Creek to the left, street to the right.

Talks of opening up the creek have come and gone for awhile and it could be an asset in the newest Downtown Plan. The Glenwood Green district shows a plan for redevelopment in this area with a greenway that follows the creek path. It could be one of the most unique areas in downtown around that natural water feature.

Screenshot from the latest Downtown Plan.

West Street becomes more desolate around Johnson Street with the west side lacking sidewalks and more surface parking nearby.

Recently, news came out about the purchase of the buildings at 600 North West Street, the current location of Southland Ballroom and Themeworks. It was purchased by a joint effort involving Kane Realty and Williams Realty & Building Co.

No plans are out yet for the site. Once the replacement of the Capital Boulevard Bridge is finished, the area will see a reconfigured Harrington Street that connects to Peace rather than bending over to connect to West Street. Those plans may have played a factor in the area’s attractiveness to invest.

600 North West Street, current home of Themeworks and Southland Ballroom.

Hitting Peace Street, the walk has to continue northward. I hadn’t noticed before but the pedestrian amenities are much improved at West and Peace.

North of Peace Street, West Street doesn’t resemble the straight-as-an-arrow urban street but changes to a swerving street as it edges up against the Pigeon House Branch Creek. This light industrial and commercial area is seeing some signs of new activity.

Renovation almost complete at the corner of West and Peace.

At the Northwest corner of Peace and West, the renovation of the building where Lighting Inc used to be looks to be almost completed. The Lundy Group has come in here and bought this building and a few behind it for future redevelopment. Technology companies will be moving in here soon once the former Lighting Inc. building is finished.

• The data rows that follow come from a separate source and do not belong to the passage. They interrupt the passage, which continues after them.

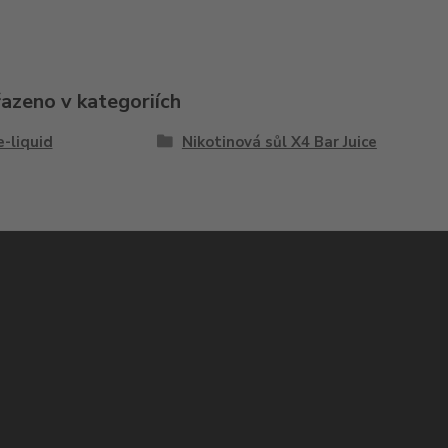
řazeno v kategoriích
e-liquid
Nikotinová sůl X4 Bar Juice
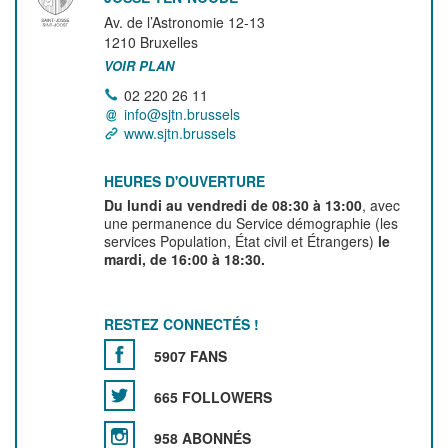
Av. de l’Astronomie 12-13
1210
Bruxelles
VOIR PLAN
02 220 26 11
info@sjtn.brussels
www.sjtn.brussels
HEURES D'OUVERTURE
Du lundi au vendredi de 08:30 à 13:00
, avec
une permanence du Service démographie (les
services Population, État civil et Étrangers)
le
mardi, de 16:00 à 18:30.
RESTEZ CONNECTÉS !
5907 FANS
665 FOLLOWERS
958 ABONNÉS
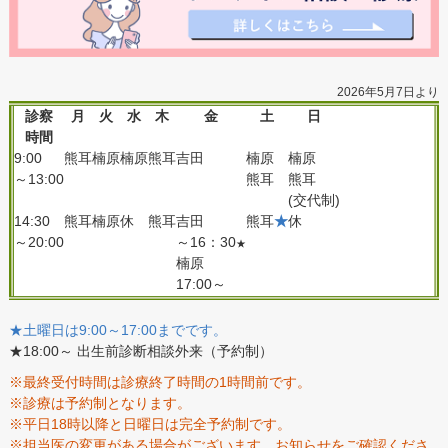
2026年5月7日より
診察
月
火
水
木
金
土
日
時間
9:00
熊耳
楠原
楠原
熊耳
吉田
楠原
楠原
～13:00
熊耳
熊耳
(交代制)
14:30
熊耳
楠原
休
熊耳
吉田
熊耳
★
休
～20:00
～16：30
★
楠原
17:00～
★土曜日は9:00～17:00までです。
★18:00～ 出生前診断相談外来（予約制）
※最終受付時間は診療終了時間の1時間前です。
※診療は予約制となります。
※平日18時以降と日曜日は完全予約制です。
※担当医の変更がある場合がございます。お知らせをご確認くださ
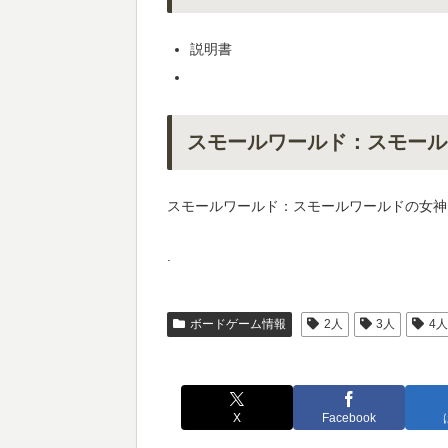
説明書
スモールワールド：スモール
スモールワールド：スモールワールドの女神
.
ボードゲーム情報
2人
3人
4
X
Facebook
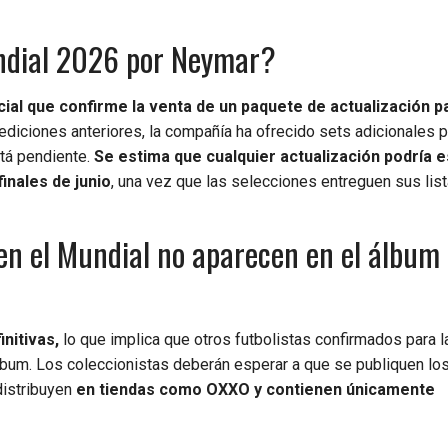
undial 2026 por Neymar?
ial que confirme la venta de un paquete de actualización pa
ediciones anteriores, la compañía ha ofrecido sets adicionales p
stá pendiente.
Se estima que cualquier actualización podría e
inales de junio
, una vez que las selecciones entreguen sus list
en el Mundial no aparecen en el álbum
nitivas,
lo que implica que otros futbolistas confirmados para l
bum. Los coleccionistas deberán esperar a que se publiquen lo
distribuyen
en tiendas como OXXO y contienen únicamente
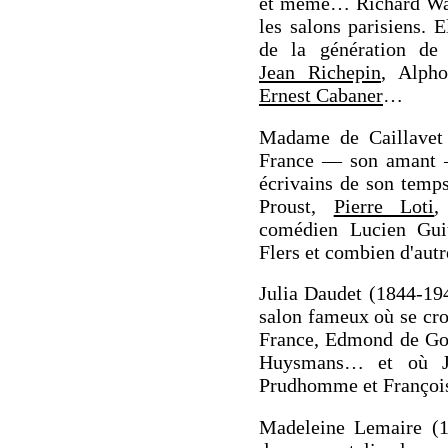
et même… Richard Wag
les salons parisiens. 
de la génération d
Jean Richepin
, Alph
Ernest Cabaner
…
Madame de Caillavet 
France — son amant — 
écrivains de son temp
Proust,
Pierre Loti
,
comédien Lucien Gui
Flers et combien d'autr
Julia Daudet (1844-194
salon fameux où se cro
France, Edmond de Gon
Huysmans… et où Jo
Prudhomme et François
Madeleine Lemaire (18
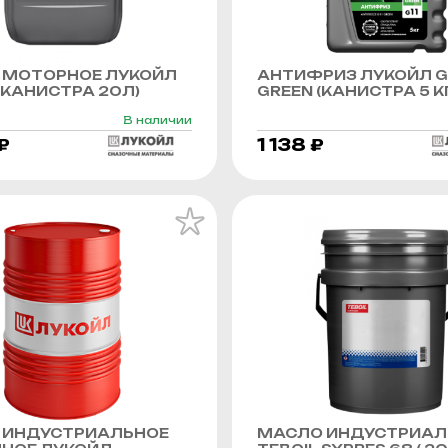
 МОТОРНОЕ ЛУКОЙЛ
АНТИФРИЗ ЛУКОЙЛ G
КАНИСТРА 20Л)
GREEN (КАНИСТРА 5 К
В наличии
₽
1 138 ₽
 ИНДУСТРИАЛЬНОЕ
МАСЛО ИНДУСТРИАЛ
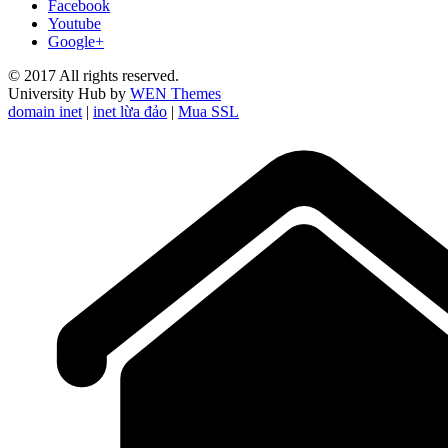
Facebook
Youtube
Google+
© 2017 All rights reserved.
University Hub by
WEN Themes
domain inet
|
inet lừa đảo
|
Mua SSL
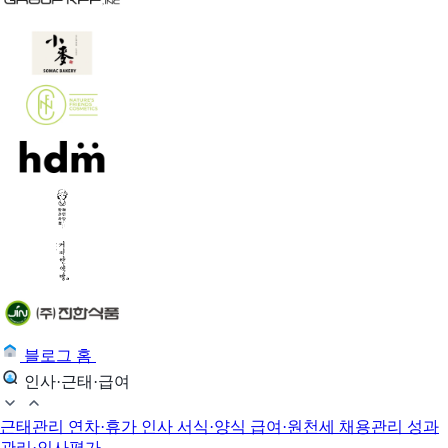
블로그 홈
인사·근태·급여
근태관리
연차·휴가
인사 서식·양식
급여·원천세
채용관리
성과
관리·인사평가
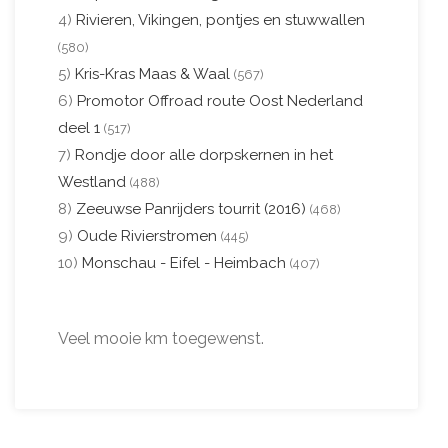
4)
Rivieren, Vikingen, pontjes en stuwwallen
(580)
5)
Kris-Kras Maas & Waal
(567)
6)
Promotor Offroad route Oost Nederland
deel 1
(517)
7)
Rondje door alle dorpskernen in het
Westland
(488)
8)
Zeeuwse Panrijders tourrit (2016)
(468)
9)
Oude Rivierstromen
(445)
10)
Monschau - Eifel - Heimbach
(407)
Veel mooie km toegewenst.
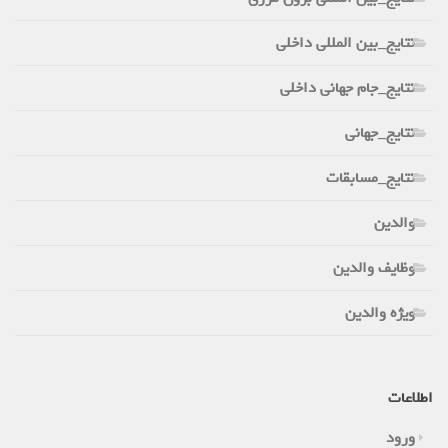
نتایج_بین المللی داخلی
نتایج_جام جهانی داخلی
نتایج_جهانی
نتایج_مسابقات
والدین
وظایف والدین
ویژه والدین
اطلاعات
ورود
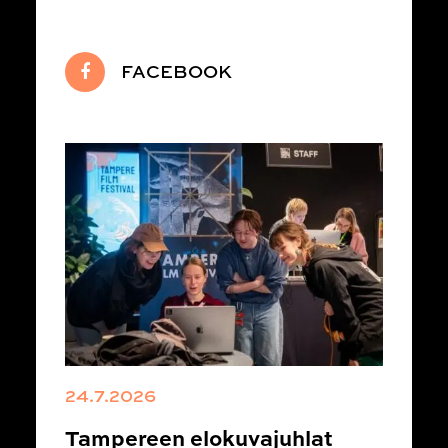
FACEBOOK
24.7.2026
Tampereen elokuvajuhlat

While the area gets less urban the more north you go, there is something to be said about the view. Best view of downtown, in my opinion. Who can build a condo here for me?

The land topography may prove to be more challenging for a new development but with a possible park to the south called Devereux Meadows (see the Glenwood Greens plan above) it’s just a matter of time before this area gets built up.

Along the 800 “block”, a fantastic warehouse renovation has taken place. At this time, Morehead Capital is the current tenant.

There are also plans for the house next door. Each are shown in this photo below.

Old house at 713 North West Street, next to the warehouse renovation at 801 North West Street.

Development plans are on the city’s website for The Cardinal (SR-20-16), a bar and lounge planned for the house there at 713 North West Street. The lot next to it will be paved for surface parking.

I finished my walk once I hit 1000 North West Street and decided that was good enough. It’s all industrial at this point and with West ending at Wade, there isn’t much traffic. That could change if, as part of the Capital Boulevard Corridor, West Street is extended northward to connect to Fairview Road.

It may not look like it but West Street could be poised for something big and the pieces just feel like they are coming together for this very important downtown street.